What to the fungi do? Like bacteria they do many things. One of the interesting things some fungi do is to send out runners called hyphae into the soil. If these hyphae are left alone to grow, then can extend from an inch to yards out into the soil. These hyphae are attached to the plant roots at one end and extend down and out into the soil far beyond where the roots might penetrate. In essence these fungi become root helpers. When a signal for a certain nutrient is given by the plant (as described above) the fungus immediately starts to transport that material back to the home base at the root where the plant can take it up. Another interesting function these hyphae perform is to loosen the soil. When they become wet from irrigation or rain, they swell a little pushing the crumbs apart. Then when they dry out they shrink back away from the opened up crumbs leaving an air gap in the soil. As the hyphae penetrate deeper into the soil, the air gaps go deeper into the soil. Then when it rains again, the air gap fills with water before the hyphae swell up allowing water to penetrate deeper into the soil.

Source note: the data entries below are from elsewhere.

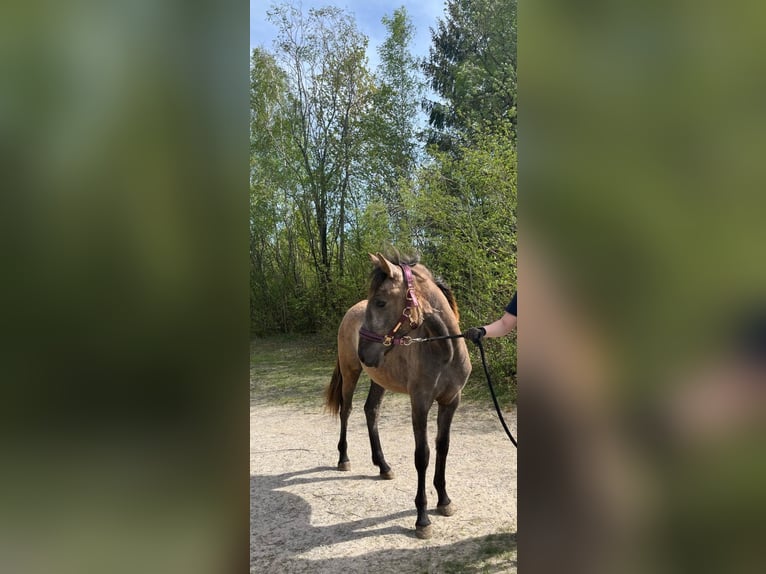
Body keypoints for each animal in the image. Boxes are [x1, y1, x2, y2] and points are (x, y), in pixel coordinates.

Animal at [326, 252, 474, 540]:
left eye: (381, 302)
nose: (364, 352)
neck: (444, 350)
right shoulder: (420, 403)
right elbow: (422, 455)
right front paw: (422, 519)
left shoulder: (451, 402)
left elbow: (443, 447)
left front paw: (444, 501)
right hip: (351, 373)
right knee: (346, 411)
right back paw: (343, 459)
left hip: (378, 380)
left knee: (371, 411)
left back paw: (383, 466)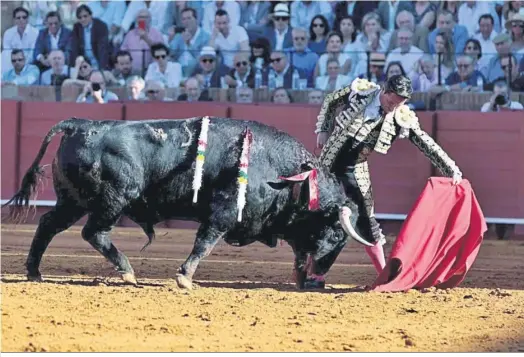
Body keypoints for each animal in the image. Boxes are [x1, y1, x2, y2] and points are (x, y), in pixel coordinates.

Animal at [4, 117, 372, 290]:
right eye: (337, 234)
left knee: (48, 225)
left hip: (72, 201)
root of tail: (79, 124)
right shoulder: (223, 212)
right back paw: (127, 272)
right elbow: (205, 243)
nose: (321, 273)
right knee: (93, 233)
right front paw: (184, 277)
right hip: (114, 198)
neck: (279, 172)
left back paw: (34, 272)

Another "byproduct" of soil microbes are humic acids. Humic acids are highly buffered materials with a pH of nearly exactly 7.0 Buffered acids means that if you apply a very strong (pH 1.0) unbuffered acid to a buffered acid at 7.0, you can apply quite a bit of the 1.0 acid before the overall pH of the soil will change. The fact that living microbes are continually manufacturing humic acids is what gives soil the capacity to absorb seemingly strong acids with no change to anything at all. When a soil is continually washed with acidic rain or contains a lot of strongly alkaline materials (calcium), the soil pH will drift from the normal of 7.0. It is thought that the encouragement of the soil microbes with additional protein and sugar could be enough to restore the normal pH of the soil without the use of sulfur or lime products.

This just about blows my wad on microbial benefits in the soil. I would suggest you look into these ideas and incorporate them into your next revision for your soil primer. Contrary to what many people believe, I believe it makes a difference whether a plant receives its nutrition from chemicals or from microbes. Microbes provide exactly the correct chemical nutrients, at exactly the right time, in exactly the right quantity/quality without me having to guess the specific timing. All I have to do is get close. Furthermore, the microbes provide growth hormones, and natural protection from disease that chemicals cannot do.

Now let's say a few words about organic fertilizers. Pardon me but I will use a short excerpt from your copyrighted words for reference in my reply.

Quote:
What is fertilizer?

It is Chemical elements whether it comes from nature or a chemical factory. We can dissolve it in water.
Organic fertilizers do not dissolve in water, so this is a little correction you should look into. In the case of organic fertilizers, the chemicals used to make plant food start out as highly complex amino acids and cellulose. They are digested and redigested many times before the good plant foods are made. Fortunately Mother Nature provides us with billions upon billions of the microbes. Students of statistics will see right away that the theorem of central tendency comes into play and the perfect plant food is made in nearly every case. All we have to do is keep a supply of mulched leaves and protein coming to the soil surface to keep nature's cycle going. In the wild the leaves came from trees and shrubs everywhere and the protein came from dead animals and plants.

I hope the originator of this thread and the list owner do not get irate but this topic is hopelessly hijacked.